Em Curitiba, a Secretaria Municipal de Educação (SME) criou parâmetros que levam em conta o processo de aprendizagem das crianças e o atendimento ofertado nos Centros Municipais de Educação Infantil (CMEIs). Os professores fazem registros coletivos dos alunos e elaboram portfólios individuais, que culminam em um parecer. A partir daí é possível indicar em que ponto a criança se encontra no processo de aprendizagem.

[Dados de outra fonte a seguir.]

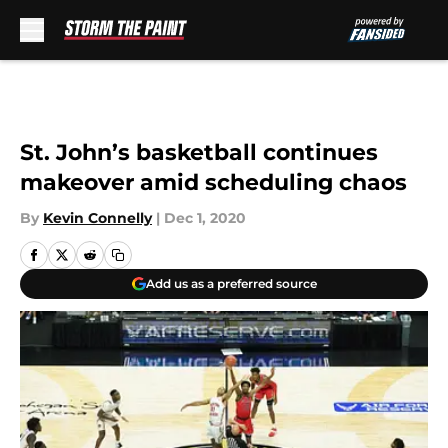
Skip to main content
St. John’s basketball continues
makeover amid scheduling chaos
By
Kevin Connelly
|
Dec 1, 2020
Add us as a preferred source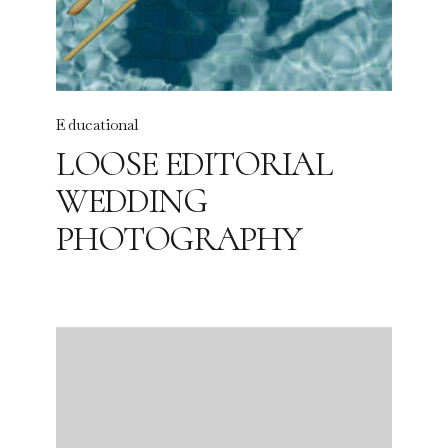
Educational
LOOSE EDITORIAL
WEDDING
PHOTOGRAPHY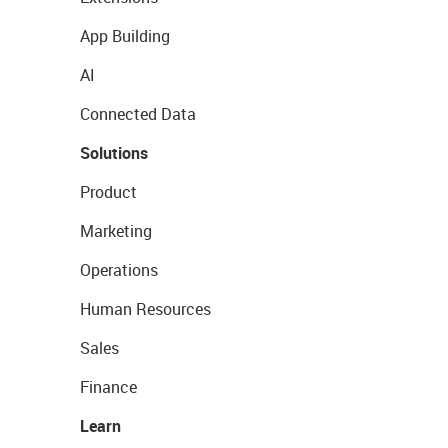
App Building
AI
Connected Data
Solutions
Product
Marketing
Operations
Human Resources
Sales
Finance
Learn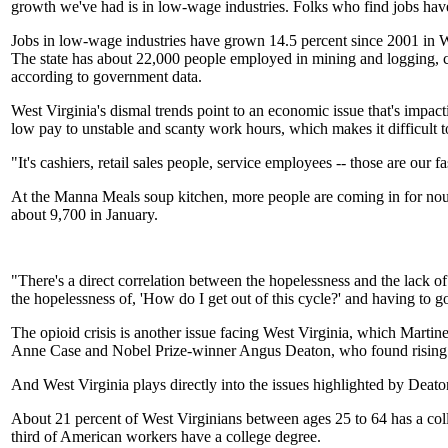
growth we've had is in low-wage industries. Folks who find jobs have
Jobs in low-wage industries have grown 14.5 percent since 2001 in W
The state has about 22,000 people employed in mining and logging, c
according to government data.
West Virginia's dismal trends point to an economic issue that's impac
low pay to unstable and scanty work hours, which makes it difficult
"It's cashiers, retail sales people, service employees -- those are our
At the Manna Meals soup kitchen, more people are coming in for nour
about 9,700 in January.
"There's a direct correlation between the hopelessness and the lack o
the hopelessness of, 'How do I get out of this cycle?' and having to go
The opioid crisis is another issue facing West Virginia, which Martin
Anne Case and Nobel Prize-winner Angus Deaton, who found rising mor
And West Virginia plays directly into the issues highlighted by Deaton
About 21 percent of West Virginians between ages 25 to 64 has a col
third of American workers have a college degree.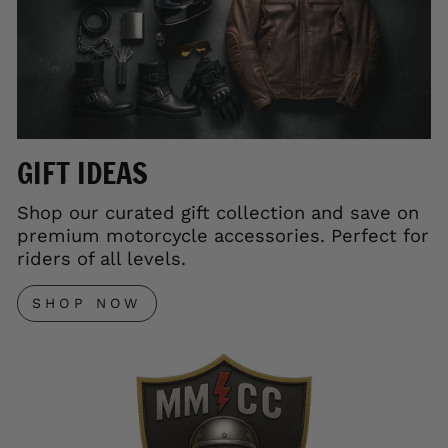
GIFT IDEAS
Shop our curated gift collection and save on
premium motorcycle accessories. Perfect for
riders of all levels.
SHOP NOW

O atendimento leva em conta o espaço (se é organizado, aconchegante), a alimentação saudável, se o direito à brincadeira é resguardado, entre outros. Não basta que todos os centros recebam livros, por exemplo, se em uma unidade eles estão disponíveis para as crianças, como forma de incentivo, e em outra, não. "O parâmetro leva em conta o respeito à equidade", explica a secretária Roberlayne de Oliveira Borges Roballo.

Governo

Ministério da Educação não tem posição, mas sua representante, sim

O Ministério da Educação ainda não tem uma posição concreta a respeito do tema, mas a coordenadora-geral de educação infantil da Secretaria de Educação Básica, Rita Coelho, já se declarou contrária à provinha. Em um evento sobre o tema em São Paulo, em setembro do ano passado, ela declarou ser contrária a um teste com as crianças "porque nesta etapa elas não se desenvolvem [todas] da mesma forma e mesmo ritmo", segundo informações do portal G1. Em janeiro deste ano, à revista Escola Pública, Rita reforçou a opinião, e informou que o Instituto Nacional de Estudos e Pesquisas Educacionais Anísio Teixeira (Inep) já está com uma equipe formada para montar uma "matriz de referência, com as dimensões de oferta, formação profissional, gestão da escola, gestão do sistema, materialidade e infraestrutura" do ensino infantil.